PHOENIX — The nation's largest business group is asking the U.S. Supreme Court to quash Arizona's employer-sanctions law, at least in part to prevent the idea from spreading.
Legal papers filed in Washington urge the justices to rule it is illegal for Arizona to punish employers who are found guilty of knowingly hiring illegal immigrants. Attorney Carter Phillips, hired by the U.S. Chamber of Commerce, contends that such sanctions are pre-empted by federal law.
Phillips, also arguing on behalf of Arizona business groups and Hispanic-rights organizations, additionally wants the justices to conclude that the state is powerless to force companies to use the national E-Verify system to determine if new employees are legally entitled to work in this country.

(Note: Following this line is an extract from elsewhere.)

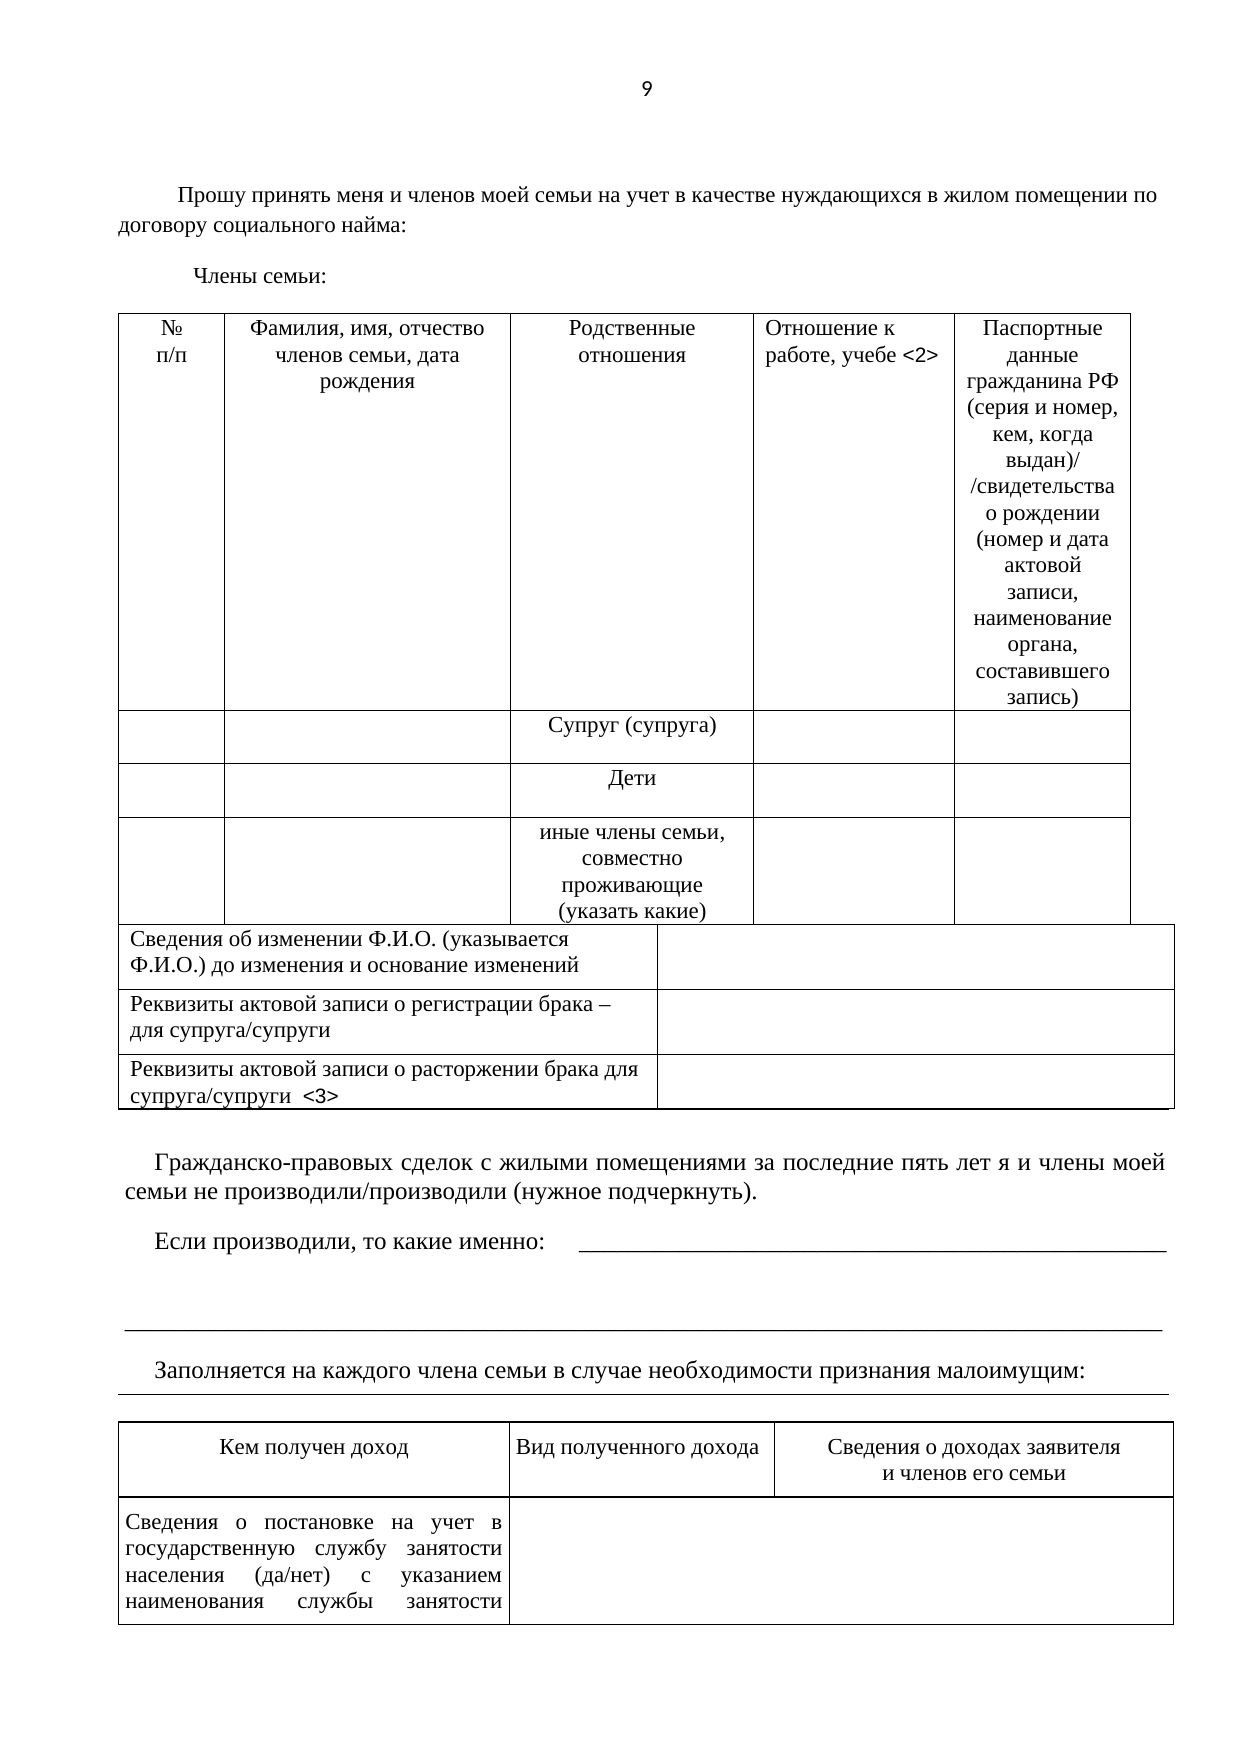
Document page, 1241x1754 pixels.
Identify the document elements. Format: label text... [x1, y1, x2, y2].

Phillips said the court needs to review — and, from his perspective, overturn — the Arizona law because other states are following suit.

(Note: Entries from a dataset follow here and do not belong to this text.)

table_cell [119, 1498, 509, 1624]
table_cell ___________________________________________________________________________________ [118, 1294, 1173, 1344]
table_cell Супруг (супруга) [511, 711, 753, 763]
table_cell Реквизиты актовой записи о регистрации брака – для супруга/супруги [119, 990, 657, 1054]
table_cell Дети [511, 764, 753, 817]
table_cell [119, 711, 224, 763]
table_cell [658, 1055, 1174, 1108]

"In the first three months of 2009 alone, over 1,000 immigration-related bills and resolutions were introduced in all 50 states," Phillips wrote in his legal brief. "At least 150 of these bills related specifically to employment, and 40 such bills have been enacted in 28 states since 2007," the year Arizona approved its legislation.

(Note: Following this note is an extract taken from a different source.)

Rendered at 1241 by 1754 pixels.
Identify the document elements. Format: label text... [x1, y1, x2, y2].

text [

Phillips argued that these actions are "disrupting the congressional plan to comprehensively and uniformly" regulate employment of immigrants.
"Without immediate action by this court, the crazy-quilt of state and local immigration statutes will continue to expand, multiplying burdens on employers and unfairness to employees," he wrote. Phillips said that by taking the case now, the high court has a chance to short-circuit all that, particularly if the justices conclude that states are not free to enact their own employer-sanctions laws.
Phillips also asked the justices to seek the views of the solicitor general to see what the Obama administration thinks about states having their own laws. Phillips said he believes the executive branch of the government will side with the employers' belief that only a national system is appropriate to determine who is here legally and the punishment for employers who break the law.
Whether that is true, however, remains to be seen. It was Homeland Security Secretary Janet Napolitano who, as governor, signed Arizona's employer-sanctions statute into law.
Steve Wilson, spokesman for Attorney General Terry Goddard, said Monday that his office believes the statute is legal, as the 9th Circuit Court of Appeals previously ruled, and will take the necessary actions to defend it.
Central to the case is who gets to punish companies that hire people in this country illegally.
The Immigration Reform and Control Act, approved by Congress in 1986, precludes states and cities from imposing any civil or criminal penalties on companies for their hiring practices. But the same law allows states to have their own "licensing or similar laws."
Based on that, Arizona legislators enacted the Legal Arizona Worker Act. It allows a judge to suspend the licenses of any firm found guilty of knowingly hiring illegal immigrants. A second offense within three years puts the company out of business.
Phillips contends the sole reason for the exemption was to let states impose sanctions "based on true licensing laws that require proper qualifications." And even in that case, he argued, a company would first need to be found guilty by a federal hearing officer or judge before a state could revoke a license.
The Arizona law even includes a company's articles of incorporation. "In short, a company found to have violated the new state immigration law could have its charter revoked and its very existence extinguished by the state," he said.
Similar arguments were presented to the 9th Circuit Court of Appeals, but the court upheld the validity of the law last year.
Although the law has been on the books for more than a year, no employer has been charged with violating it, much less been found guilty, though some county prosecutors reported they have received complaints.